I contenuti e la torre di Babele

I canali digitali sono troppi e troppo intrecciati e con troppi linguaggi. Si continua a parlare di quali gestire e come farlo strategicamente, ma forse è tardi. E gli esperti sembrano proporre di lasciar andar i contenuti per la loro strada.

Oggi l’elenco dei canali e le loro forme e tempi sono di straordinaria varietà e rendono oggi impossibile distinguere tra creazione, cura (veicolazione volontaria) e diffusione (veicolazione involontaria e alle volte virale) dei contenuti. La speranza di una volta, ovvero che contenuti ben realizzati per ciascuno dei canali scelti per lo storytelling aziendale diventassero asset a consultazione in continuo aumento nel tempo, è quasi completamente naufragata nell’imprevidibilità dei rigagnoli nei quali la frammentazione del web spinge clic e link.

Come se non bastasse c’è il ritorno del blog come strumento. Il primo esponente del mondo social, prepensionato dopo due-tre anni d’esistenza e lasciato nel limbo dal 2009 ad oggi, sta trovando nuovi sostenitori, secondo una ricerca Iab.

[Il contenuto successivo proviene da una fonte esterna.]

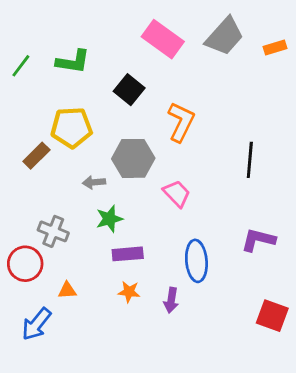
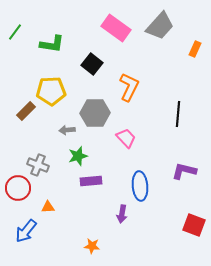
orange rectangle: (275, 48) -> (195, 49), moved, turned -49
green line: (21, 66) -> (15, 32), moved
orange star: (129, 292) -> (92, 246), moved

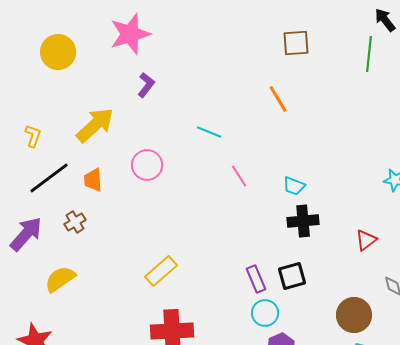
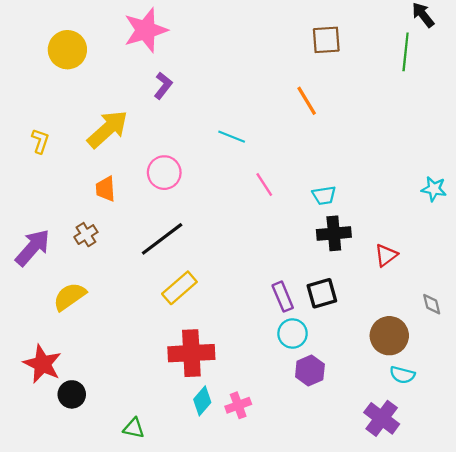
black line: (49, 178) -> (162, 239), moved
cyan trapezoid: (294, 186) -> (324, 195), turned -30
red triangle: (366, 240) -> (386, 255), moved

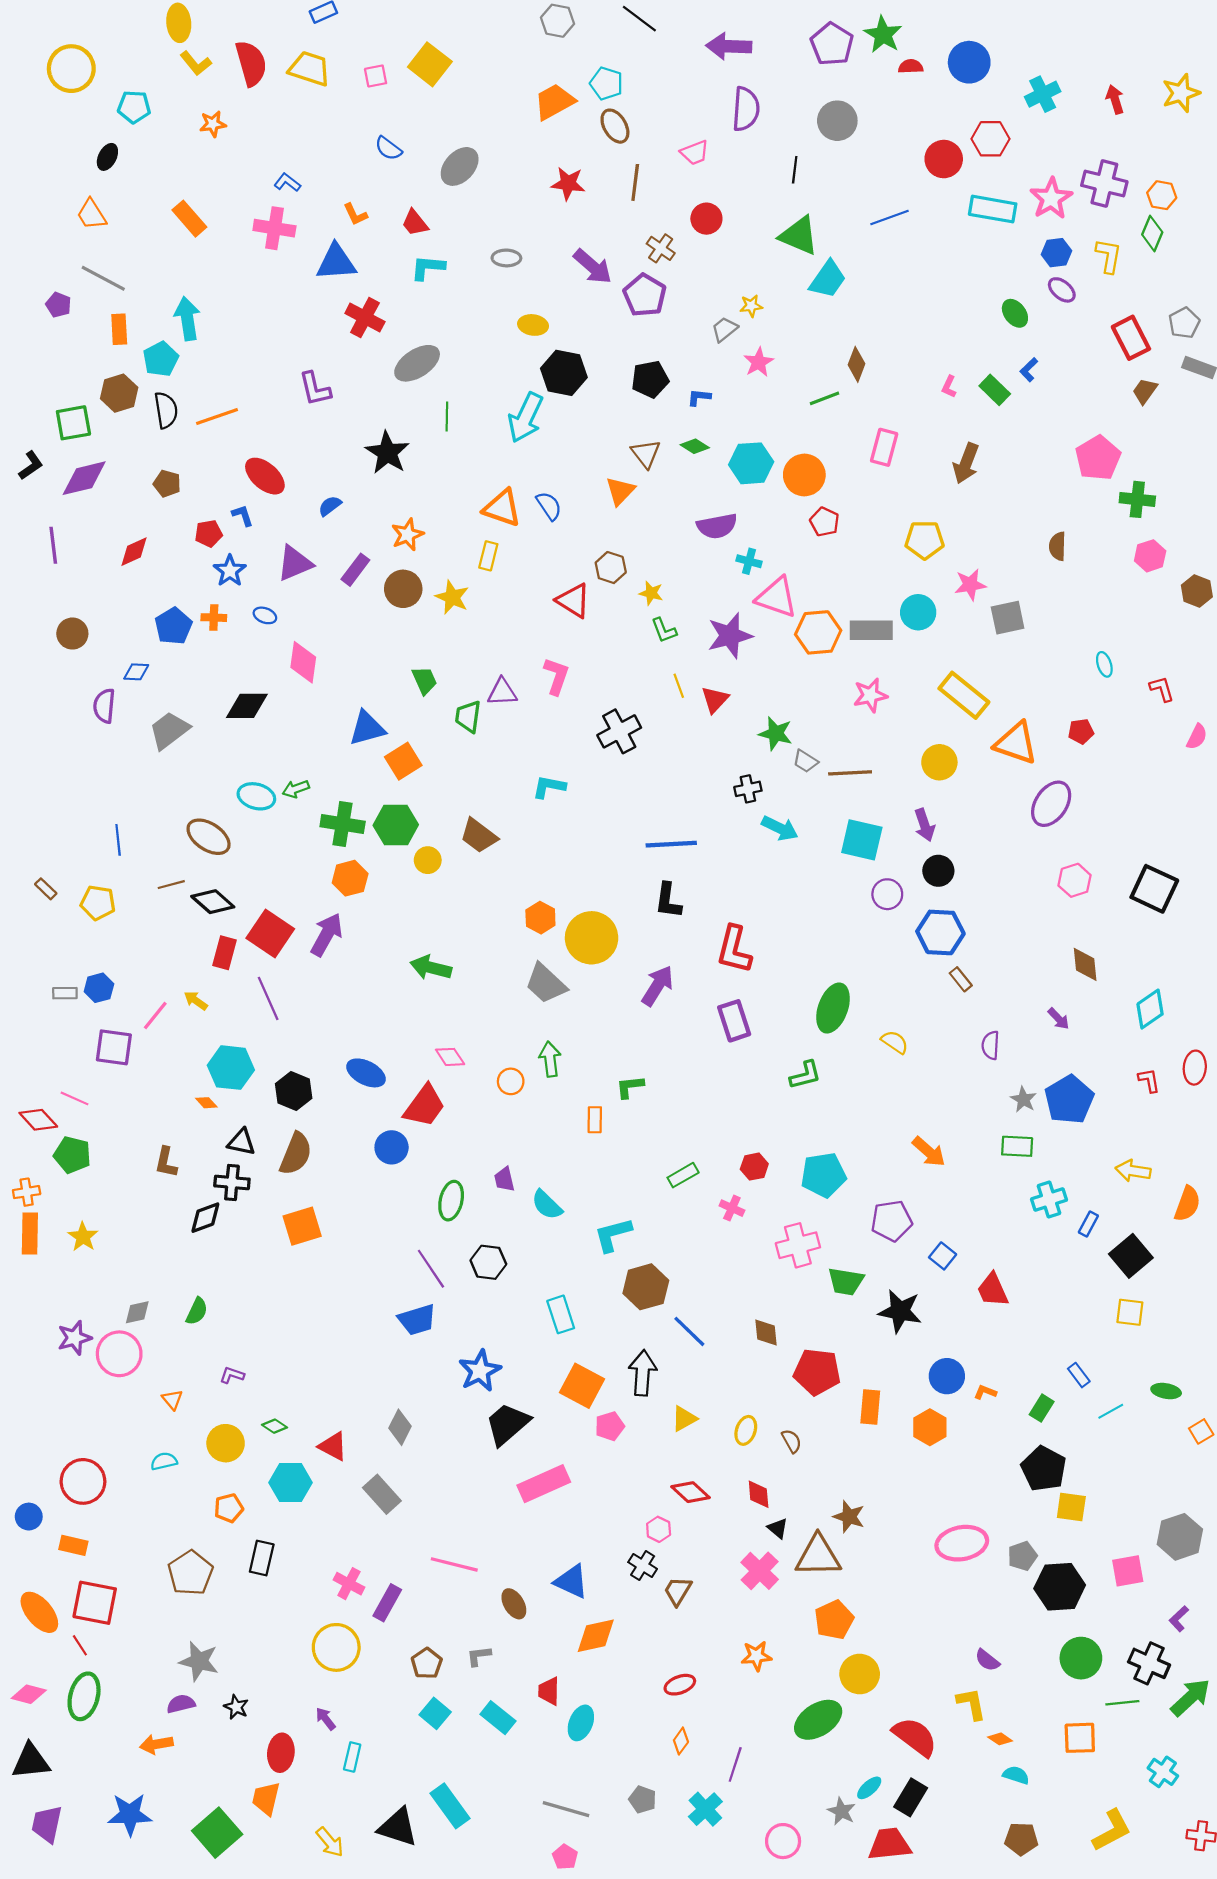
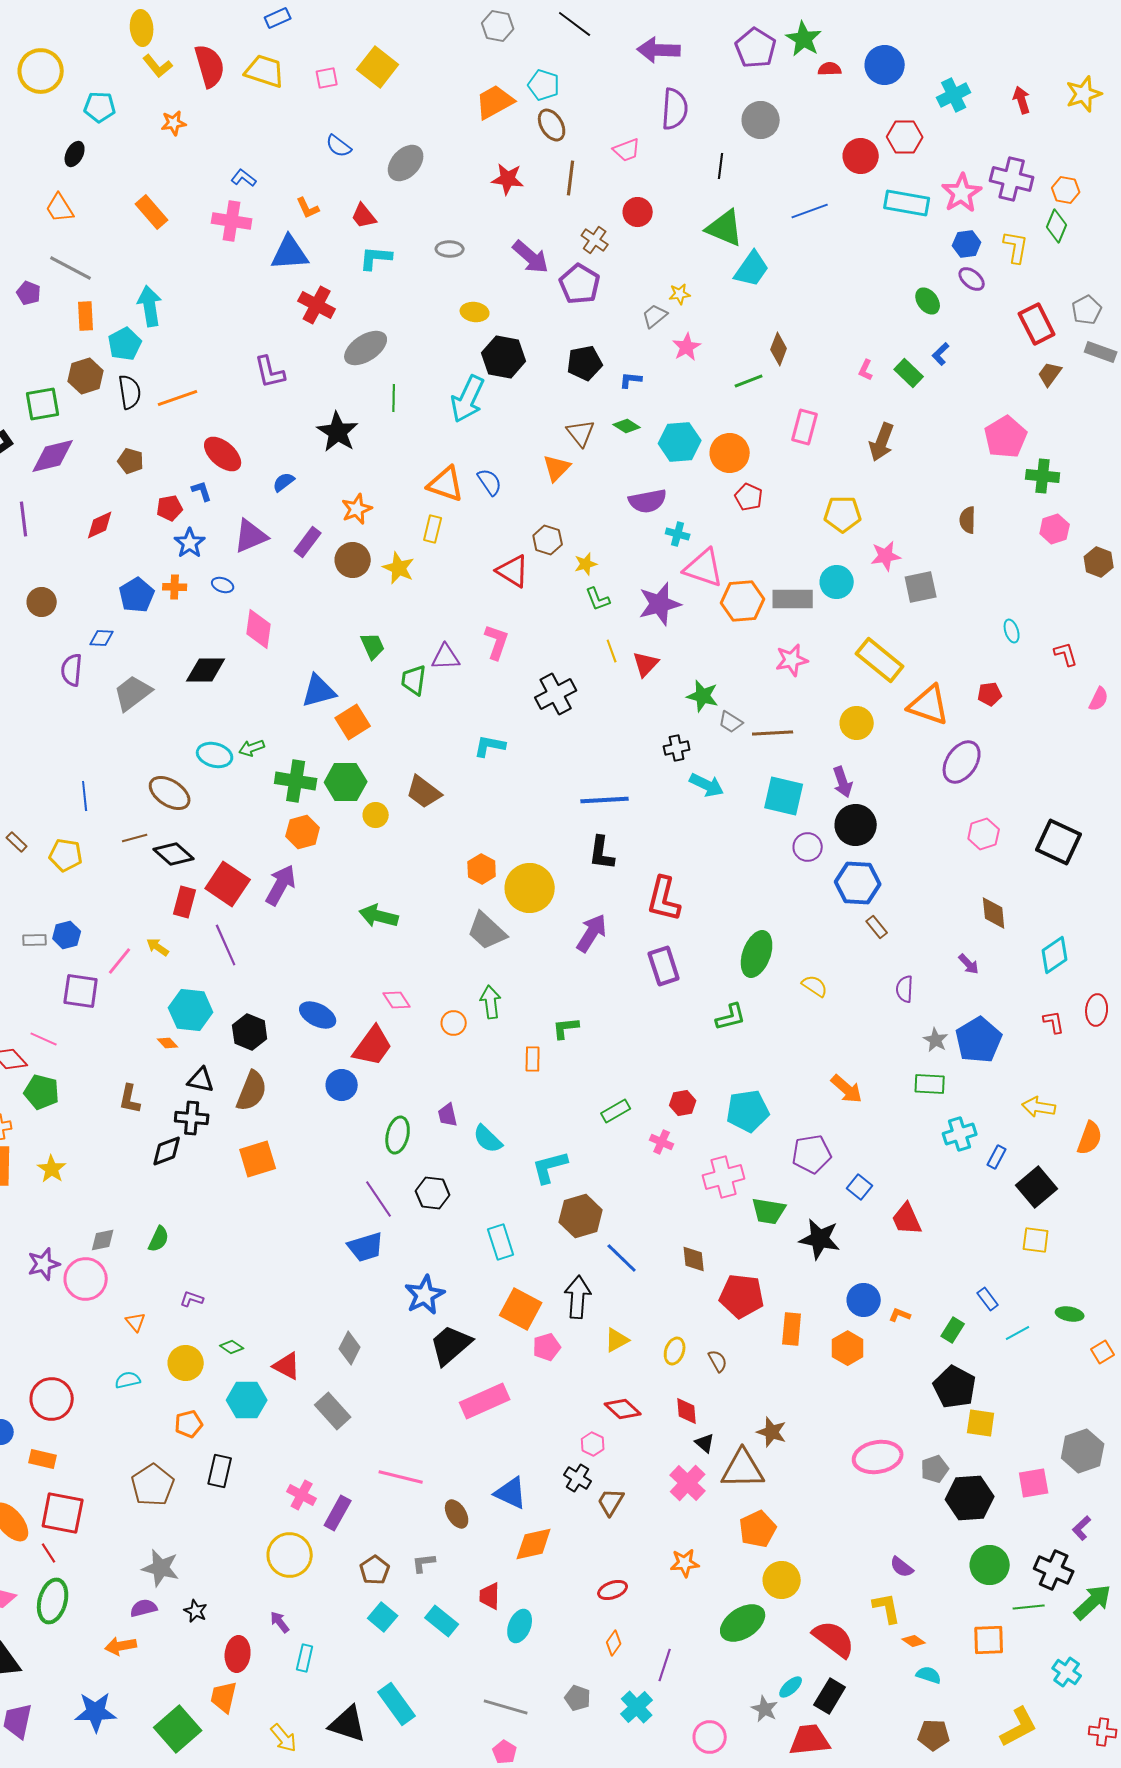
yellow star: (651, 593) -> (586, 564), turned -30
black circle: (938, 871) -> (856, 825), size x1.4

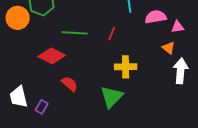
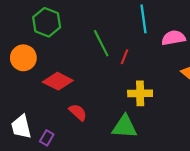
orange circle: (18, 18) -> (23, 58), moved
green line: (75, 33) -> (101, 43), moved, turned 60
green triangle: (112, 97) -> (125, 127), turned 50

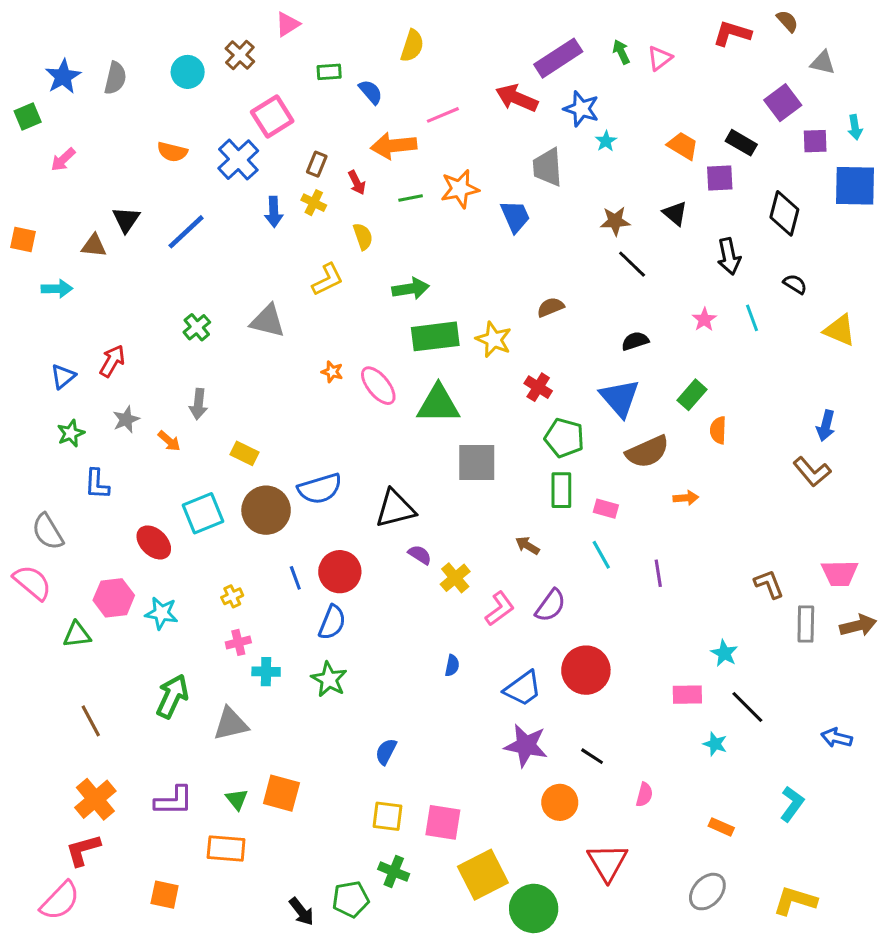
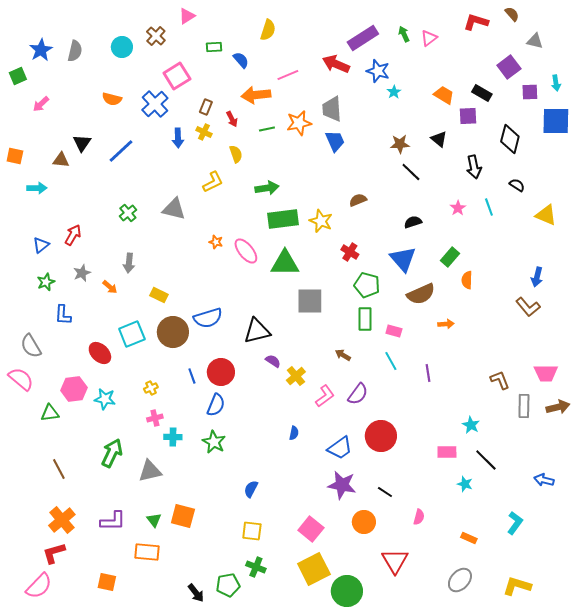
gray trapezoid: (547, 167) -> (332, 109), moved
pink square: (443, 822) -> (311, 529), moved, turned 30

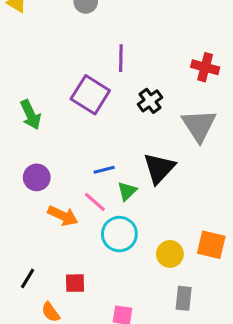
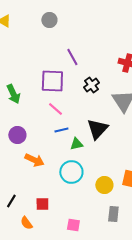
purple line: (121, 58) -> (72, 57), turned -30
purple square: (90, 95) -> (52, 81), turned -30
green triangle: (127, 191) -> (76, 144), turned 32
pink line: (95, 202) -> (55, 109), moved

Molti professionisti poi s’impegnano nell’aumentare le aziende, rendendo ciascuno di noi un brand in quello che è il personal branding, ovvero come stare nel mondo digitale in modo da aumentare la fama (indice d’ascolto) e reputazione (indice di gradimento).

Non si sa bene, quindi, come comporre un percorso di comunicazione su più canali, frammentando la storia in più componenti, ciascuna declinate con grammatica e semantica specifica per il mezzo. Anche in contraddizione con il prodotto stesso, al limite, se è necessario farsi vedere in un micromercato che ha quella come regola d’ingaggio del consumatore.

In linea teorica una soluzione sarebbe possibile: strumenti come Overblog permettono di gestire direttamente la cura dei contenuti in maniera semiautomatica. Questo approccio può essere utile per il personal branding, dove in generale i mezzi (tempo e denari) sono limitati rispetto a quelli di un’azienda. Ma i pareri sono discordi: mettere tutti i propri contenuti a disposizione di un unico contenitore/provider è un’operazione in sé sempre da evitare. Ancora più forte è la voce di un’altra obiezione: i canali vanno tenuti separati e non unificati, in quanto insieme confondono e non interessano gli utenti che invece, canale per canale, si riconoscono in un’unica declinazione.

Forse è necessario fare un passo indietro. Storicamente l’informazione è stata centrata su produzione e consumo generate dall’alto, ma molto poco è stato detto sulla sua circolazione e di come varia se si propaga dal basso.
Di questo ha parlato Henry Jenkins, riconosciuto guru del transmedia, nel suo primo talk italiano allo Ied di Roma lo scorso 9 giugno. Jenkins ha parlato pochissimo di transmedia e abbastanza di spreadable media, che è il suo attuale focus. Più che la generazione del messaggio, Jenkins parla ora degli stili di circolazione. Abbiamo sempre davanti casi particolari di contenuti che nascono nel disinteresse e che improvvisamente ed imprevedibilmente diventano di successo. Oggi come oggi li chiamiamo exploit: succedono, polarizzano sogni e sforzi ma non sono replicabili quindi la realtà è diversa. E anche a costo di farselo piratare, aggiungiamo noi, il contenuto deve circolare anche senza controllo. “If it doesn’t spread, it’s dead“, dicono gli appassionati di spreadable media e di participatory culture. Con buona pace della content creation, della curation e della qualità del contenuto in sé.

“Per questo la si chiamò Babele, perché là il Signore confuse la lingua di tutta la terra e di là il Signore li disperse su tutta la Terra” (da Wikipedia).